Phase 8 — Local AI Integration (the payoff)

  • Ollama integration (local LLM inference)
  • Local ASR via faster-whisper
  • Local embeddings via sentence-transformers
  • Local TTS via piper or similar
  • HuggingFace model loading for specialized tasks

Cleanup Checklist

After each phase is validated and the Python equivalent is confirmed working:

  • Remove the corresponding TS source files from src/
  • Remove TS-only dependencies from package.json that are no longer needed
  • Remove TS-only dev dependencies (typescript, ts-morph, etc.) once no TS remains
  • Remove tsconfig.json and TS build scripts once fully migrated
  • Remove Bun-specific workarounds (e.g., setTimeout clamp polyfill in app.ts)
  • Remove bun.lock / node_modules once no TS remains
  • Clean up any TS test files (*.test.ts) as their modules are ported — port critical tests to pytest, drop redundant/brittle ones
  • Update AGENTS.md to reflect Python runtime (replace Bun references with Python/uv)
  • Update docs/operations/logging.md if logging format or tooling changes
  • Update all docs that reference TS-specific patterns, file paths, or commands
  • Remove dashboard/vite.config.ts build config if dashboard backend moves to FastAPI (frontend Vite config stays)
  • Audit for dead code: TS shims, backward-compat paths, unused exports that existed only for TS module boundaries
  • Remove scripts/ TS tooling scripts — replace with Python equivalents or Makefile targets
  • Final sweep: grep -r "bun " docs/ and grep -r "\.ts" docs/ to catch stale references

Risks & Mitigations

RiskMitigation
discord.py-self selfbot compatSpike in Phase 0. If it fails, evaluate selfcord or raw gateway client.
7,900-line voiceSessionManagerPort incrementally by sub-module. captureManager, turnProcessor, etc. are already factored out.
llm/voice/ circular depBreak before porting either.

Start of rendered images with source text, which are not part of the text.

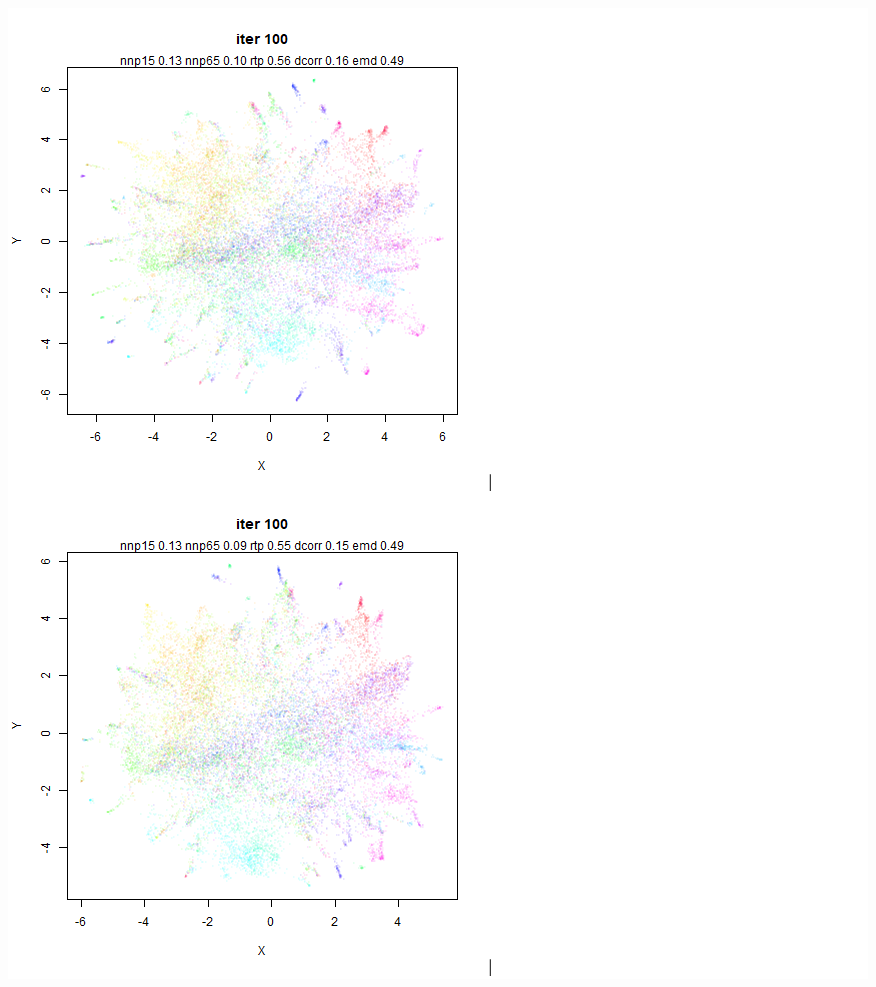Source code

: ![ng20-pacmap-15-it100](../img/pacmap/nomid/ng20-pacmap-15-it100.png)|![ng20-pacmap-15-mirandom-it100](../img/pacmap/nomid/ng20-pacmap-15-mirandom-it100.png)|
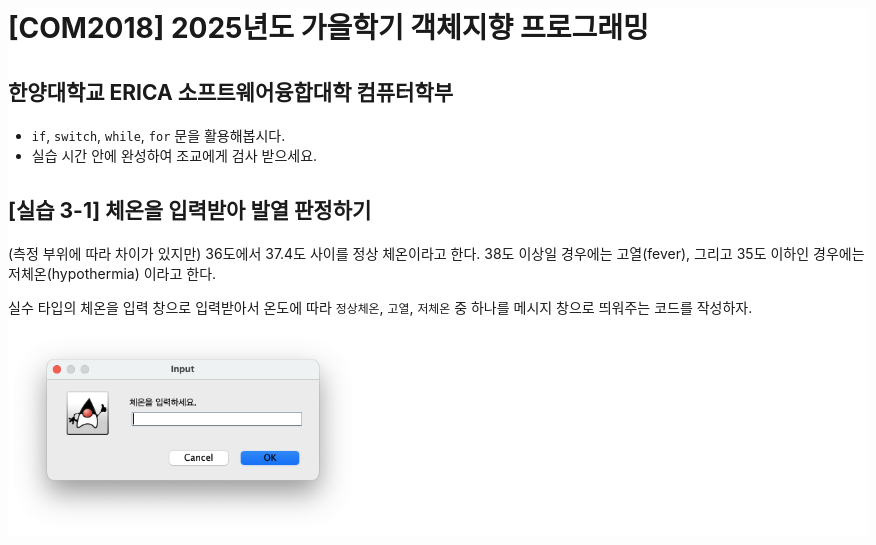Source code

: # [COM2018] 2025년도 가을학기 객체지향 프로그래밍
## 한양대학교 ERICA 소프트웨어융합대학 컴퓨터학부

- `if`, `switch`, `while`, `for` 문을 활용해봅시다.
- 실습 시간 안에 완성하여 조교에게 검사 받으세요.

## [실습 3-1] 체온을 입력받아 발열 판정하기

(측정 부위에 따라 차이가 있지만) 36도에서 37.4도 사이를 정상 체온이라고 한다.
38도 이상일 경우에는 고열(fever), 그리고 35도 이하인 경우에는 저체온(hypothermia) 이라고 한다.

실수 타입의 체온을 입력 창으로 입력받아서 온도에 따라 `정상체온`, `고열`, `저체온` 중 하나를 메시지 창으로 띄워주는 코드를 작성하자.

<img src="./img/1-in.png" width="350">
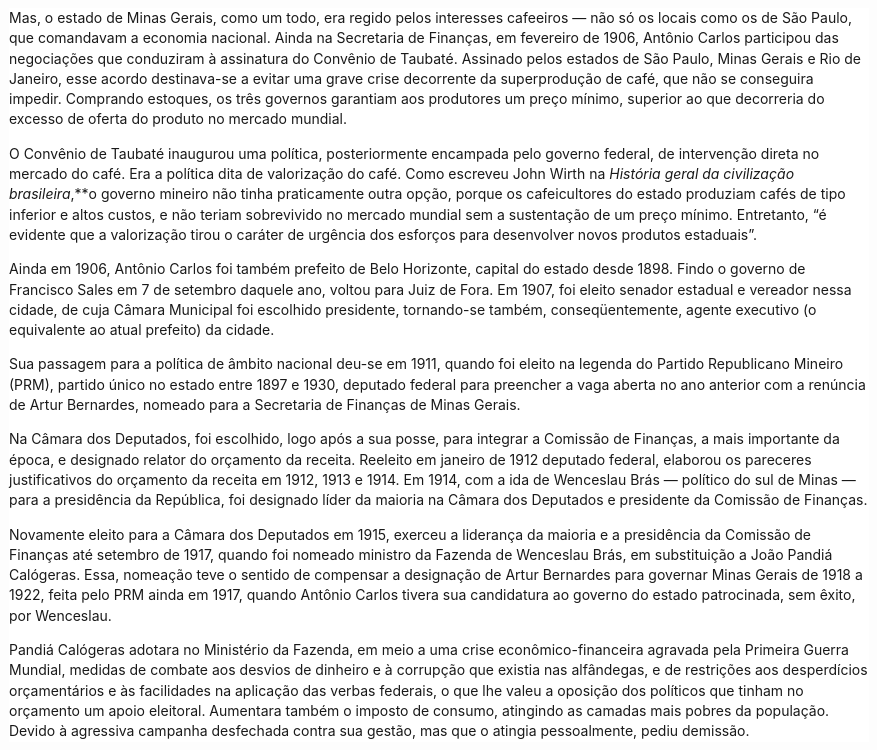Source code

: Mas, o estado de Minas Gerais, como um todo, era regido pelos interesses
cafeeiros — não só os locais como os de São Paulo, que comandavam a
economia nacional. Ainda na Secretaria de Finanças, em fevereiro de
1906, Antônio Carlos participou das negociações que conduziram à
assinatura do Convênio de Taubaté. Assinado pelos estados de São Paulo,
Minas Gerais e Rio de Janeiro, esse acordo destinava-se a evitar uma
grave crise decorrente da superprodução de café, que não se conseguira
impedir. Comprando estoques, os três governos garantiam aos produtores
um preço mínimo, superior ao que decorreria do excesso de oferta do
produto no mercado mundial.

O Convênio de Taubaté inaugurou uma política, posteriormente encampada
pelo governo federal, de intervenção direta no mercado do café. Era a
política dita de valorização do café. Como escreveu John Wirth na
*História* *geral da civilização brasileira*,**o governo mineiro não
tinha praticamente outra opção, porque os cafeicultores do estado
produziam cafés de tipo inferior e altos custos, e não teriam
sobrevivido no mercado mundial sem a sustentação de um preço mínimo.
Entretanto, “é evidente que a valorização tirou o caráter de urgência
dos esforços para desenvolver novos produtos estaduais”.

Ainda em 1906, Antônio Carlos foi também prefeito de Belo Horizonte,
capital do estado desde 1898. Findo o governo de Francisco Sales em 7 de
setembro daquele ano, voltou para Juiz de Fora. Em 1907, foi eleito
senador estadual e vereador nessa cidade, de cuja Câmara Municipal foi
escolhido presidente, tornando-se também, conseqüentemente, agente
executivo (o equivalente ao atual prefeito) da cidade.

Sua passagem para a política de âmbito nacional deu-se em 1911, quando
foi eleito na legenda do Partido Republicano Mineiro (PRM), partido
único no estado entre 1897 e 1930, deputado federal para preencher a
vaga aberta no ano anterior com a renúncia de Artur Bernardes, nomeado
para a Secretaria de Finanças de Minas Gerais.

Na Câmara dos Deputados, foi escolhido, logo após a sua posse, para
integrar a Comissão de Finanças, a mais importante da época, e designado
relator do orçamento da receita. Reeleito em janeiro de 1912 deputado
federal, elaborou os pareceres justificativos do orçamento da receita em
1912, 1913 e 1914. Em 1914, com a ida de Wenceslau Brás — político do
sul de Minas — para a presidência da República, foi designado líder da
maioria na Câmara dos Deputados e presidente da Comissão de Finanças.

Novamente eleito para a Câmara dos Deputados em 1915, exerceu a
liderança da maioria e a presidência da Comissão de Finanças até
setembro de 1917, quando foi nomeado ministro da Fazenda de Wenceslau
Brás, em substituição a João Pandiá Calógeras. Essa, nomeação teve o
sentido de compensar a designação de Artur Bernardes para governar Minas
Gerais de 1918 a 1922, feita pelo PRM ainda em 1917, quando Antônio
Carlos tivera sua candidatura ao governo do estado patrocinada, sem
êxito, por Wenceslau.

Pandiá Calógeras adotara no Ministério da Fazenda, em meio a uma crise
econômico-financeira agravada pela Primeira Guerra Mundial, medidas de
combate aos desvios de dinheiro e à corrupção que existia nas
alfândegas, e de restrições aos desperdícios orçamentários e às
facilidades na aplicação das verbas federais, o que lhe valeu a oposição
dos políticos que tinham no orçamento um apoio eleitoral. Aumentara
também o imposto de consumo, atingindo as camadas mais pobres da
população. Devido à agressiva campanha desfechada contra sua gestão, mas
que o atingia pessoalmente, pediu demissão.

Extract realtime WS clients to infra/realtime/.
IPC protocol driftWrite a protocol spec doc + integration tests before porting the client.
Dashboard API contractKeep same route signatures. Frontend doesn't care what backend language serves them.
Lost institutional knowledge in TS testsPort critical E2E and business-logic tests to pytest. Drop unit tests that test implementation details.

First Move

Spike discord.py-self in a throwaway script on the migration branch. If selfbot gateway connection works, the whole plan is viable.